» **About this exercise**
Output the lines of the data from its start through the line containing "همین‌طور که با", inclusive, as a numbered list with blank lines omitted.
=-=-=-=-=
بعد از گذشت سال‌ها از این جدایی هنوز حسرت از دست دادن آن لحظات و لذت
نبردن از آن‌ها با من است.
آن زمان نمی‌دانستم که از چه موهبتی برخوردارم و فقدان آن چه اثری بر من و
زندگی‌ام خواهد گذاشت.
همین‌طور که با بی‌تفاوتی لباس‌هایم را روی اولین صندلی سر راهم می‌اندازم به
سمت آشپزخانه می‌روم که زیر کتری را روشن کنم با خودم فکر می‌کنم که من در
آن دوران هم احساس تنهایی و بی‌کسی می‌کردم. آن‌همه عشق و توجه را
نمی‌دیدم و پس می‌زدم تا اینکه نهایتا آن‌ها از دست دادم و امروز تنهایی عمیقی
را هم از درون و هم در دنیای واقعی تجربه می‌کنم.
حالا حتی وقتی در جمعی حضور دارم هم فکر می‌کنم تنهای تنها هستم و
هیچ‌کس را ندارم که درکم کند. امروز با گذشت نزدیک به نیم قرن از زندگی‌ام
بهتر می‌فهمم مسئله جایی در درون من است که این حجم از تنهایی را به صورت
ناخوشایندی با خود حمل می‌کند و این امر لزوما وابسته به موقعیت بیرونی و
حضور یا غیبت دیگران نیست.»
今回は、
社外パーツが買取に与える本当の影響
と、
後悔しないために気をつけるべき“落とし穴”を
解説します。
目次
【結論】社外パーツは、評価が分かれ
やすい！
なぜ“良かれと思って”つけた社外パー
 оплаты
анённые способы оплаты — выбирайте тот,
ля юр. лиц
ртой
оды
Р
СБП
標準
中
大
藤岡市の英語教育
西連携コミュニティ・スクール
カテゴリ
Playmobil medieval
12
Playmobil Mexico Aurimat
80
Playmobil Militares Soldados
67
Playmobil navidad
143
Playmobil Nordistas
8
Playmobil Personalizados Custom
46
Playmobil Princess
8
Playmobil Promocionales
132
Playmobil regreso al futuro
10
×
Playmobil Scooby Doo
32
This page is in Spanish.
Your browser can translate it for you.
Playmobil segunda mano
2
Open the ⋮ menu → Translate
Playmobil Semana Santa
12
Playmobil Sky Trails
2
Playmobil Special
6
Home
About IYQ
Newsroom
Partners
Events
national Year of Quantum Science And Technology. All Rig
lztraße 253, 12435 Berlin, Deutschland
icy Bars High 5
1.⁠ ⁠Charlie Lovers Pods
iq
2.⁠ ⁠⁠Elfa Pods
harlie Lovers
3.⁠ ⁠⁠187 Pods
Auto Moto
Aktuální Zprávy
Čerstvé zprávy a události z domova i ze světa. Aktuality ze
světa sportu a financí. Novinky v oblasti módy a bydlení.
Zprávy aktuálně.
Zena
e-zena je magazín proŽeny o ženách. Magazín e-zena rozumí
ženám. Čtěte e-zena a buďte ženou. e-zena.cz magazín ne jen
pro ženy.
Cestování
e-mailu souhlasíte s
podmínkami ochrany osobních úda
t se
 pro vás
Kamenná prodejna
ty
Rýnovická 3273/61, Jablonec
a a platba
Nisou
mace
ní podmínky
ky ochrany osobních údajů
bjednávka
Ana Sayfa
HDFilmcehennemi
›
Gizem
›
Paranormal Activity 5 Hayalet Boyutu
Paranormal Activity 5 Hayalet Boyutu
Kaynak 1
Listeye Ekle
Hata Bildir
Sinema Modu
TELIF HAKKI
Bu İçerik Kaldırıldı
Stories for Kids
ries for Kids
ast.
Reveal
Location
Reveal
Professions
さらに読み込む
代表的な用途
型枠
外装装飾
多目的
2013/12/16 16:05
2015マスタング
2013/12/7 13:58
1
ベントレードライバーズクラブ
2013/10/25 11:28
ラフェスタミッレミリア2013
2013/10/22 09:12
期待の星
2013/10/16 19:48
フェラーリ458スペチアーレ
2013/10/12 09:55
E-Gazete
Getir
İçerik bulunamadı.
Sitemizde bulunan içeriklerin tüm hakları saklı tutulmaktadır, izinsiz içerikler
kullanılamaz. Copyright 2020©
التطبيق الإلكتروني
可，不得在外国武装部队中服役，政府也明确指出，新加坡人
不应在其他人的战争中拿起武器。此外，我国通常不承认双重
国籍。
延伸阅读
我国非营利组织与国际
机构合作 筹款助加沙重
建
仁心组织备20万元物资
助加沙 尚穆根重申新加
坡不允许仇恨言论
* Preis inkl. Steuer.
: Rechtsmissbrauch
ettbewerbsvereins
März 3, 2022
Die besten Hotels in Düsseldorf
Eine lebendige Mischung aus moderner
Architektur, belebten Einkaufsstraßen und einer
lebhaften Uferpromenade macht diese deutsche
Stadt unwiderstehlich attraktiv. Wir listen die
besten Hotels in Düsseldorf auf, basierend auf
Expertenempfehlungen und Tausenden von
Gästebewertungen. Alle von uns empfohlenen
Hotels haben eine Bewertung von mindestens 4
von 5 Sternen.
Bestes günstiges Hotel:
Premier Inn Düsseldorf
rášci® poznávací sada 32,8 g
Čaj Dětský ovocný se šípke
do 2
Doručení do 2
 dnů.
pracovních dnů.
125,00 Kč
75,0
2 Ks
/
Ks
=-=-=-=-=
» **Answer box**
1. بعد از گذشت سال‌ها از این جدایی هنوز حسرت از دست دادن آن لحظات و لذت
2. نبردن از آن‌ها با من است.
3. آن زمان نمی‌دانستم که از چه موهبتی برخوردارم و فقدان آن چه اثری بر من و
4. زندگی‌ام خواهد گذاشت.
5. همین‌طور که با بی‌تفاوتی لباس‌هایم را روی اولین صندلی سر راهم می‌اندازم به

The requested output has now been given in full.